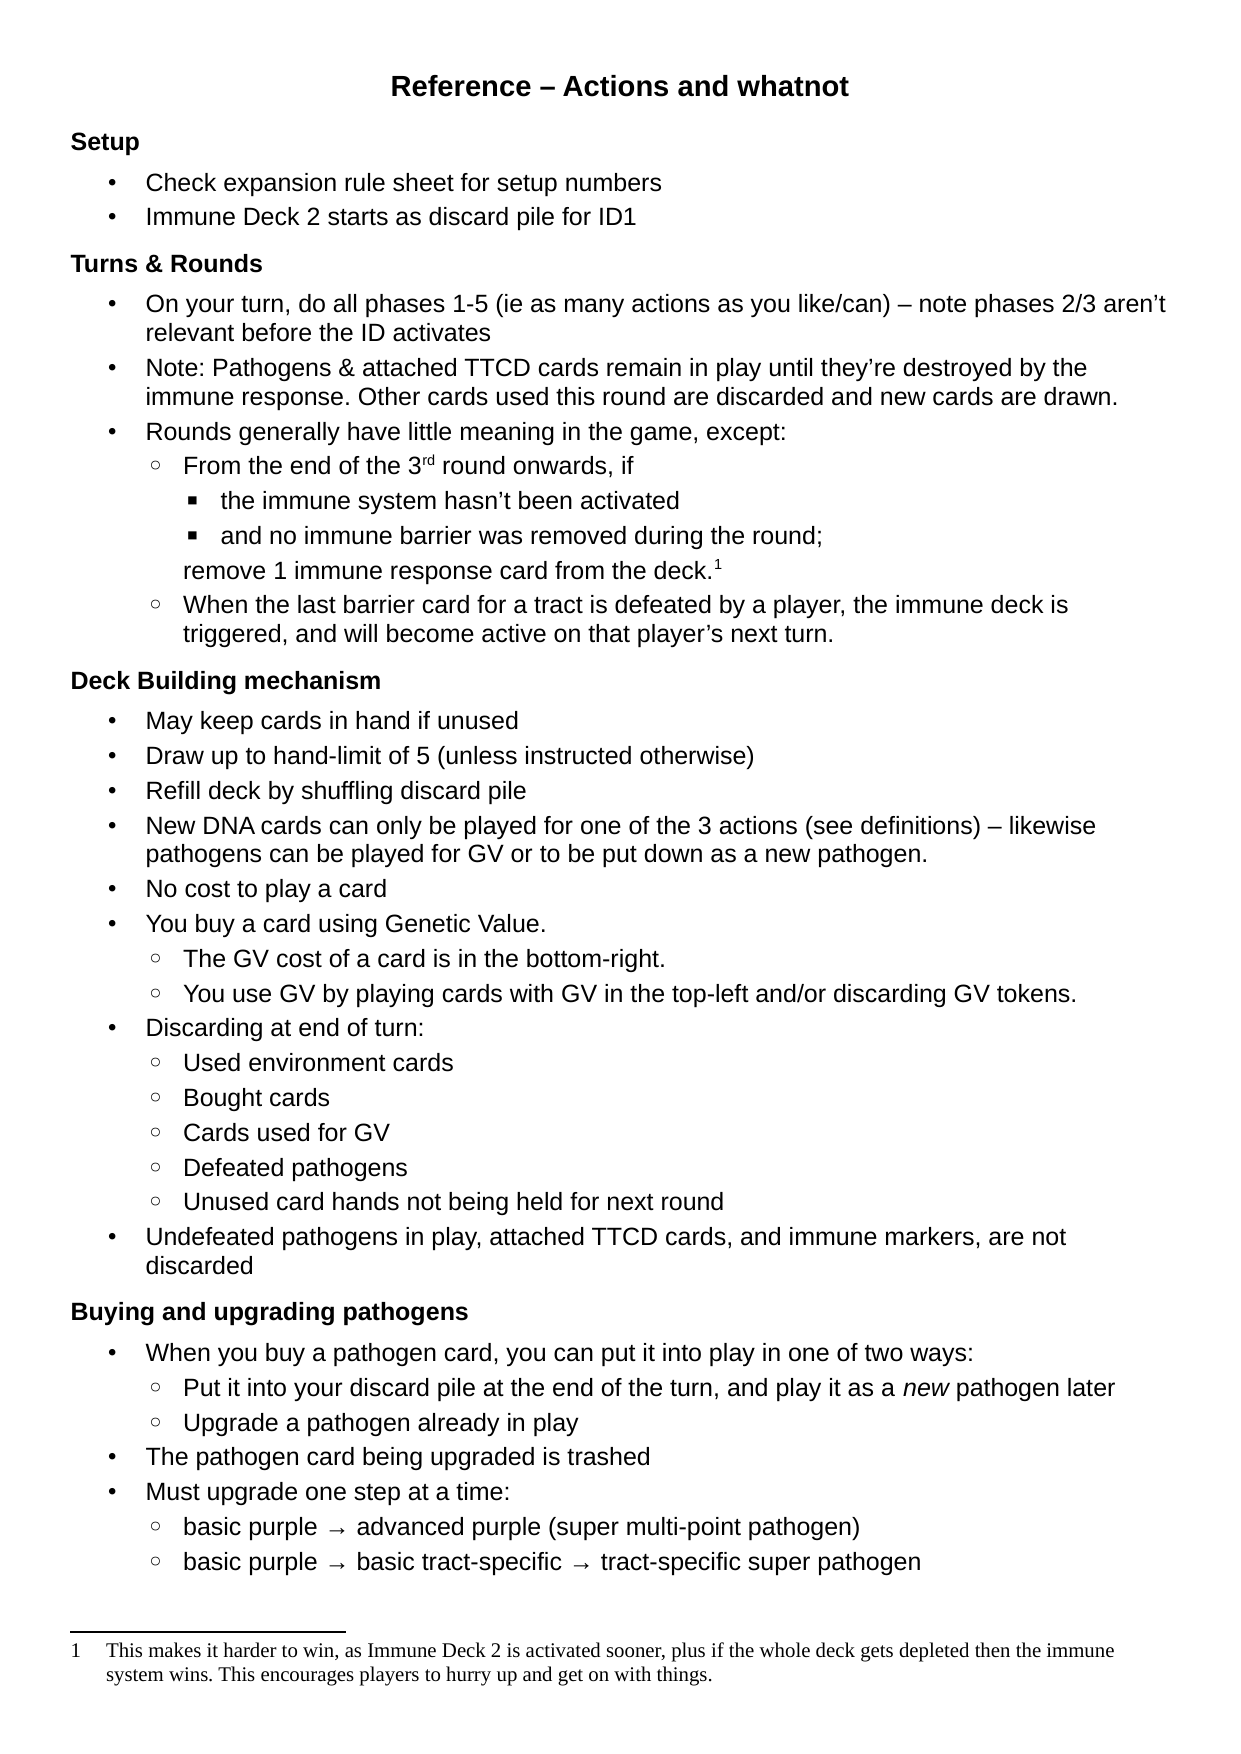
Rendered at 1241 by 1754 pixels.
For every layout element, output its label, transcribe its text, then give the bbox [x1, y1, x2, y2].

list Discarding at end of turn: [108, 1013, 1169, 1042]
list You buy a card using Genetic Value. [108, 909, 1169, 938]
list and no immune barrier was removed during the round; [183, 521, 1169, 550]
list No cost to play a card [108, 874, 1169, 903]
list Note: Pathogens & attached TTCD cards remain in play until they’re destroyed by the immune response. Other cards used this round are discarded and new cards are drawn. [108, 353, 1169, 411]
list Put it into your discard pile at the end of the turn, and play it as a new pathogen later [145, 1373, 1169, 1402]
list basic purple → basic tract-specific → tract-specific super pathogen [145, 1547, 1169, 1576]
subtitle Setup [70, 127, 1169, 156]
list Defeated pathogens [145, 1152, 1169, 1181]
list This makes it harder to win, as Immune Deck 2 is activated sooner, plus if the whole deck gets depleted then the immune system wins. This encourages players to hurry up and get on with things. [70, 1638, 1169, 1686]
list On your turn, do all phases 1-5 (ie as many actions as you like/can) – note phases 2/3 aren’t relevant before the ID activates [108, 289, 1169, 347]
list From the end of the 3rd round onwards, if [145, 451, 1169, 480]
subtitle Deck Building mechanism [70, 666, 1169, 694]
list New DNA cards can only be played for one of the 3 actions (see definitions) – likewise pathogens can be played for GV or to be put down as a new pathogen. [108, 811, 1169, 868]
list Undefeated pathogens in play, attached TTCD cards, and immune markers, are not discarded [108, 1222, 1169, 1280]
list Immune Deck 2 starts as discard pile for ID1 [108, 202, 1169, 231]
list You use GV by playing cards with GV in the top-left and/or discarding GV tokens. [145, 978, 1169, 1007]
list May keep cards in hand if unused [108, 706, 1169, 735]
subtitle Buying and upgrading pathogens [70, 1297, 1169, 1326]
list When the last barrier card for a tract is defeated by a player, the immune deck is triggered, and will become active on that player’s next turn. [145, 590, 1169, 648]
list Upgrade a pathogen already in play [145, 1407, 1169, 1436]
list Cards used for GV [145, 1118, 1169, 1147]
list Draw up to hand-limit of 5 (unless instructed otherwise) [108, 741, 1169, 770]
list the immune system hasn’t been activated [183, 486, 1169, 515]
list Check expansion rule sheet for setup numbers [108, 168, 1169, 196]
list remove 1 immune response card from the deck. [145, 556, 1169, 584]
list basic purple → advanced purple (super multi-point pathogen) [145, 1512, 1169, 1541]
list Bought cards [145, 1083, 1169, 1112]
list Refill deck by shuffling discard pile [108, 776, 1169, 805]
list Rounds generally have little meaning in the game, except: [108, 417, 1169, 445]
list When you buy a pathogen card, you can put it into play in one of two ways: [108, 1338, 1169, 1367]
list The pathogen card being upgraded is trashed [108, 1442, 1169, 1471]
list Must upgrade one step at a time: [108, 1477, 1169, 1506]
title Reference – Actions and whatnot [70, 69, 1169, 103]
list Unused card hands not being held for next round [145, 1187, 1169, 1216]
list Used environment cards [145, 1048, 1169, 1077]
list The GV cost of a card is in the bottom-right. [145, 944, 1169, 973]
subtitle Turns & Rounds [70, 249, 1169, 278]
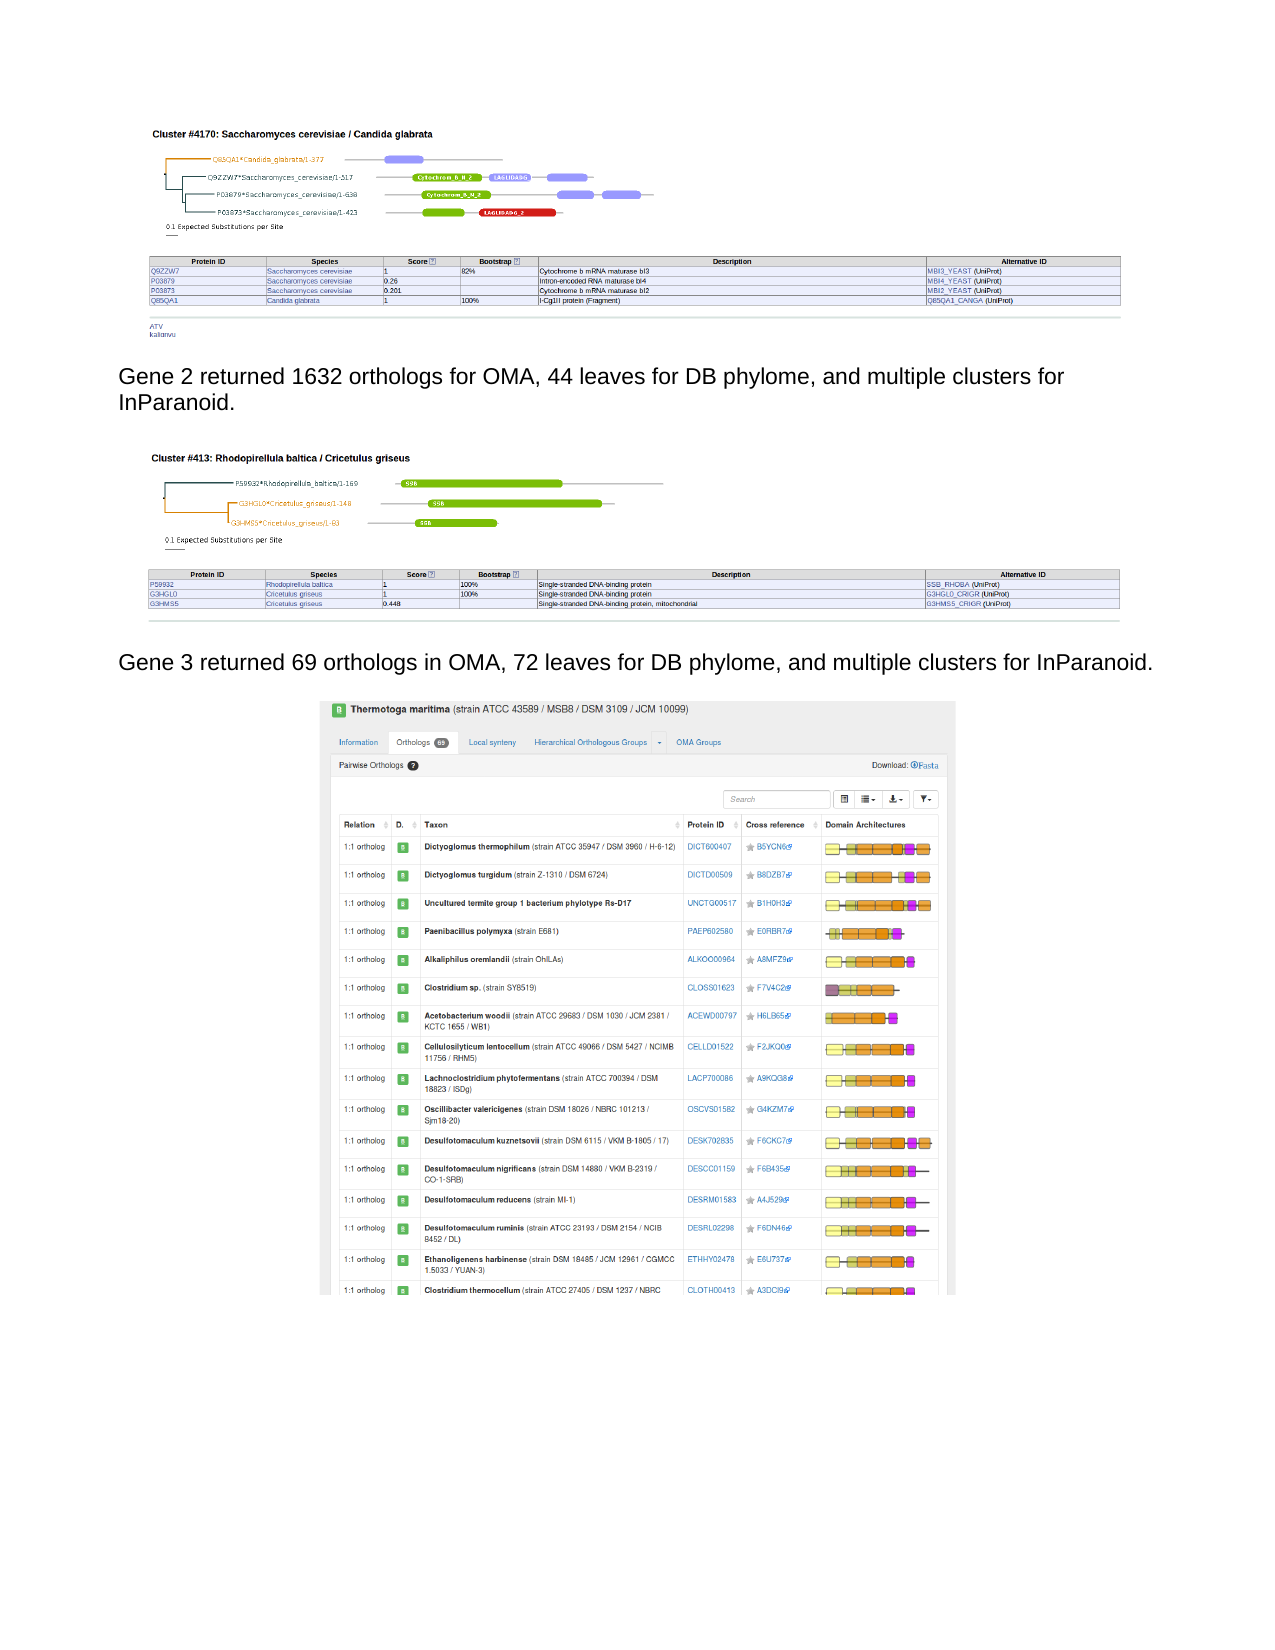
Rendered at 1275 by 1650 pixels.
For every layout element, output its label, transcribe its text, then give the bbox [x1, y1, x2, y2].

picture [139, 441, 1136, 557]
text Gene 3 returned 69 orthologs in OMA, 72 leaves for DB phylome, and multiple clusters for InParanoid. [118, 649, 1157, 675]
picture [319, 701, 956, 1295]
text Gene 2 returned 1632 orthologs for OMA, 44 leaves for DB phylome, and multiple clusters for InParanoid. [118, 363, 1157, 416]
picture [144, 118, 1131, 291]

*WHAT YOU SHOULD DO*. Check each line of the data above for the word "text" and copy the ones where it is found.

*SOLUTION FOR THIS TASK*.
For every layout element, output its label, transcribe its text, then give the bbox [x1, y1, x2, y2].
For every layout element, output its label, transcribe its text, then give the bbox [x1, y1, x2, y2].
text Gene 3 returned 69 orthologs in OMA, 72 leaves for DB phylome, and multiple clusters for InParanoid. [118, 649, 1157, 675]
text Gene 2 returned 1632 orthologs for OMA, 44 leaves for DB phylome, and multiple clusters for InParanoid. [118, 363, 1157, 416]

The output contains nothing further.